第5話 恋人たちとのショッピング


              ☆☆☆その①☆☆☆


 キャっキャとにぎやかな少女たちのお供をするように、青年はファッションビルへと連れられる。

 八月も始まったばかりの繁華街は、学業から解放された日常の自由時間を楽しむ学生たちで、ビルの中まで混雑していた。

「ここのお店で水着、買いま~す♪」

「いぇ~い♪」

「ひ、紐のようなビキニとか…はわわっ!」

 三者三様でワクワクしながら、エスカレーターで高層階の水着ショップへ。

「ここか…」

 開放的なお店は夏の彩が華やかで、店先にはバルーンの大きなヤシの木なども飾られている。

 内装も、南の島を連想させる鮮やかな青色で、浮き輪やビーチボール、イルカのバルーンボートなども天井付近へデコレートされていたりと、常夏気分だ。

 壁やハンガーにビッシリと並べられている水着も色とりどりで、デザインも種類も様々に飾られていて、若い女性たちやカップルで賑わいを見せていた。

「ねーこれどう?」

「うーん…似合うけど、俺はさっきの方が好きかな」

 男性の声に視線を向けると、試着室のカーテンを僅かに開けて、彼女の水着を一緒に選んでいる。

(す、すごいっ…堂々と見てる…っ!)

 あれが、彼氏のあるべき姿なのだろう。

(ぼ、僕も、亜栖羽ちゃんに訊かれたら…)

 と想像をして、カーテンを開けて伺う自分が思い浮かぶ。

 その姿は、ガードマンに背中を叩かれるであろう不審者そのものだと、自分で気づいた。

「ハっ–いやいやっ、僕たちはっ、付き合っているわけでして…っ!」

「オジサン、どーしたんですか~?」

「ハっ!」

 お店の前で、自分の想像に慌てふためいていた育郎だった。


              ☆☆☆その②☆☆☆


「と、とりあえず、僕はここで座ってるから。

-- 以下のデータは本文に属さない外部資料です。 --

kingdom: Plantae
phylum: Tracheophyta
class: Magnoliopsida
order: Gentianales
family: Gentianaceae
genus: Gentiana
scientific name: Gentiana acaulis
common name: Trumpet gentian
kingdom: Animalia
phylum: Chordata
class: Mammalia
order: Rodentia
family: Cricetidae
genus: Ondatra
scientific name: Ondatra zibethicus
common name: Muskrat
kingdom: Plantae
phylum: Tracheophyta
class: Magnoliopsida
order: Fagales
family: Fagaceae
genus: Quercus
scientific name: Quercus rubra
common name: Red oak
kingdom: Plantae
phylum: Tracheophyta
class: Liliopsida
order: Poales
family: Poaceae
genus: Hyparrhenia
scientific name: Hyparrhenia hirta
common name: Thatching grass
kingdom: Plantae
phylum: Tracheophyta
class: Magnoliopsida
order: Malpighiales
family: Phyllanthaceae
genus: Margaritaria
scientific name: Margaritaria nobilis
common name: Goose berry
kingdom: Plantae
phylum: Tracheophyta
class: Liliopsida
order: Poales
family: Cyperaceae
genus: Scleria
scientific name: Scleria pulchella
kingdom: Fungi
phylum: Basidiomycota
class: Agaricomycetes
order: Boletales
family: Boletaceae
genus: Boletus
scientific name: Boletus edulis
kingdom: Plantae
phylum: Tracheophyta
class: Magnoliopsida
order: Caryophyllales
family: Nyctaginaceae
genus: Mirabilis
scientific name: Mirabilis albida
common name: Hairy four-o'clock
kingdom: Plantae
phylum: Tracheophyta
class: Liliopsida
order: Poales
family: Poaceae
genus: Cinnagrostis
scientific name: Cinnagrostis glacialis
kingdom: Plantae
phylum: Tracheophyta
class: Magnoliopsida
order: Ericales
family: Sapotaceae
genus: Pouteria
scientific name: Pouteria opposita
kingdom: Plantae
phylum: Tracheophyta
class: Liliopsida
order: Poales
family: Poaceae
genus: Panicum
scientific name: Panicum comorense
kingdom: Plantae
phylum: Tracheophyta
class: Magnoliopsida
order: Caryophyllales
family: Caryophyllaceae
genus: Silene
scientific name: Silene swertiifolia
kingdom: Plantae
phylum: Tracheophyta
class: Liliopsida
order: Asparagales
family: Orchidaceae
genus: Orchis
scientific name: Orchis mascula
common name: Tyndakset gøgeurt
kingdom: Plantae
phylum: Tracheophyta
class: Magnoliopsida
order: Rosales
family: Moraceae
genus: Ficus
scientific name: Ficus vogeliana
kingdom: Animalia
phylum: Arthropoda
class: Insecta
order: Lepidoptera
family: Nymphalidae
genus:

あ、時間とか気にしないで、好きなだけ 選んできていいよ」

 お店の前のベンチに腰かけて、少女たちの邪魔をしない気遣い。

(うん。大人の余裕だ)

 こういう自分でいられれば、亜栖羽に恥ずかしい想いをさせずに済むだろう。

 と浸っていたら、ミッキー嬢からダメ出しを貰った。

「だめっスよ~。付き合ってるなら、彼女の水着も選んであげなきゃっスよ」

「え…ぇえっ!?」

 つまり、彼氏の見本のようなさっきの彼氏のような行動をせよ。

 と仰っている。

 不審な覗き青年 逮捕。

 白昼堂々の卑劣漢。

 明日のトップニュースが頭を過る、想像し過ぎな青年。

「私も、オジサンに選んで欲しいです~♪」

「そ、そう…?」

 恋人たってのお願いなら、もはや躊躇いも怯えも捨てて上等。

「はい…わ、解りました…っ!」

 もう、店員さんにどれほど誤解されても、自分は亜栖羽の希望を叶えるのだ。

 育郎が戦いの決意を固めて立ち上がると、緊張と意志の強さで、全身の筋肉が膨張をする。

 水色のシャツがピッタピタに張りつめて、今にも中から張り裂けて弾けそうな感じ。

 世紀末の悪党どもがいたら、武器を捨てて我先にと逃げ出すレベルだ。

「うわ~、トモちゃん本当に、この人とお付き合いしてるんだねぇ」

 今更ながら、あの夜に出会った強面青年と友達が付き合っていると、現実認識をしたミッキー嬢。

「まぁ…この猛々しい筋肉で、か弱い亜栖羽さんを…はふぅ…!」

 更に妄想が捗ったらしい桃嬢だった。